Non si tratta di assemblages neo-dadaisti o di gioco associativo surrealista. Gli oggetti sono pensati e presentati non come sommatoria di parti diverse, ma come un’unica configurazione, la cui nettissima rifinitura formale fa pensare a prodotti di un industrial design futuribile ed estremo. Quest’apparenza levigata, scintillante, accattivante sia nelle forme che nei colori (come in una palette pittorica cangiante, metallica e vagamente sulfurea), si compone anche di un risvolto sottilmente paradossale e sospetto, talvolta apertamente sinistro, altre volte ambiguamente sfuggente. Lo si nota ad esempio in certi dettagli delle opere: due pezzi di salmone affumicato ai piedi di un telaio per paraurti cromato, il calco di un becco d’anatra di una maschera carnevalesca, innocuo e beffardo al tempo stesso, impilato a pavimento o nascosto dentro una gabbia per uccelli o una piramide tronca riempita di bombolette usate di protossido di azoto, quel gas usato come anestetico generale in medicina, ma anche come droga euforizzante a basso costo, sorta di prototipo per un monumento del disagio sociale e dell’allucinazione.
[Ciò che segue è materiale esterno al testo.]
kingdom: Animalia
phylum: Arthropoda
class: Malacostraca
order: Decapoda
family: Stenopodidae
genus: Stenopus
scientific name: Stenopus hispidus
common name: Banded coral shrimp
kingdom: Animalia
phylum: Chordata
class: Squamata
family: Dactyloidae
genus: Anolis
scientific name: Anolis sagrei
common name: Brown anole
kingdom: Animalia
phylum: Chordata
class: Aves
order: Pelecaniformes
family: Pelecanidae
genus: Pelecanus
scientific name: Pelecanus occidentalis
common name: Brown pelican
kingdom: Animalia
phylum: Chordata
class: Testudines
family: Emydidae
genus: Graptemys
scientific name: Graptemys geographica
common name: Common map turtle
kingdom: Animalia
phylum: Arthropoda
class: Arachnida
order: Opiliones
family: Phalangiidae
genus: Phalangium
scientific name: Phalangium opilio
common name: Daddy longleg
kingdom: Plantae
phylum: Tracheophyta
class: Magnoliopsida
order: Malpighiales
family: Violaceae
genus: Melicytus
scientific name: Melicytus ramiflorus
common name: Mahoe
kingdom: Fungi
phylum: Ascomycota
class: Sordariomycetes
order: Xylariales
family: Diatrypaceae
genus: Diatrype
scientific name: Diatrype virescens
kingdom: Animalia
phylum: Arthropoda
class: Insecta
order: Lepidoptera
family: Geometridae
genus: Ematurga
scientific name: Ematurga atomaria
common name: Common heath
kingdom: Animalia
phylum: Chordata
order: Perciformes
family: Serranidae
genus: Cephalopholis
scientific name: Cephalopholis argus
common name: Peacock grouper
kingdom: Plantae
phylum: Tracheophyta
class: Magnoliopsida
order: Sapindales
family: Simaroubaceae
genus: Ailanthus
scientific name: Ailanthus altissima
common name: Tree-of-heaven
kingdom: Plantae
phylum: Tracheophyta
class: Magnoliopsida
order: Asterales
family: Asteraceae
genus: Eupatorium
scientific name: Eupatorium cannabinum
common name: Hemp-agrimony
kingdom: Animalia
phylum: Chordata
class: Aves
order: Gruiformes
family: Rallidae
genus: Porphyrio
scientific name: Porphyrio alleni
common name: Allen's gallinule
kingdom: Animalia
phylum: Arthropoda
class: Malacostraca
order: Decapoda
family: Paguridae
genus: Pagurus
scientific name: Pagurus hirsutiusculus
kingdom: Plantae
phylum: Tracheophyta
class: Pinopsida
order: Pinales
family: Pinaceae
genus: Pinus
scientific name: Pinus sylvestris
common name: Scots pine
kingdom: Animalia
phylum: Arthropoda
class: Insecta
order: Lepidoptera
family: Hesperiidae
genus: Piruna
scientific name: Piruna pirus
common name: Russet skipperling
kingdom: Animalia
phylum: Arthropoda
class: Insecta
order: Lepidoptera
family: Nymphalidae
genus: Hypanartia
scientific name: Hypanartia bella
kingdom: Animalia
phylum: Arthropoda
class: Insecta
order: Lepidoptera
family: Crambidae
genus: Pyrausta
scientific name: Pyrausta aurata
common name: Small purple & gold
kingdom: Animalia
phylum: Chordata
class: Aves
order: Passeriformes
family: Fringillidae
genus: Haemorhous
In questo modo Benjamin Cohen passa dalla creazione alla ricreazione, cita lo sviluppo tecnologico e ricollega il passato remoto con il presente attraverso uno sguardo sul futuro. In questo modo Cohen reagisce all’omologazione rivendicando un’identità che è prima di tutto quella individuale, con le sue radici profonde come ossa collegate al suo vissuto personale, anche drammatico, ma è anche l’identità di un mondo transculturale e transnazionale in cui il tempo e la storia umana collassano l’uno sull’altra.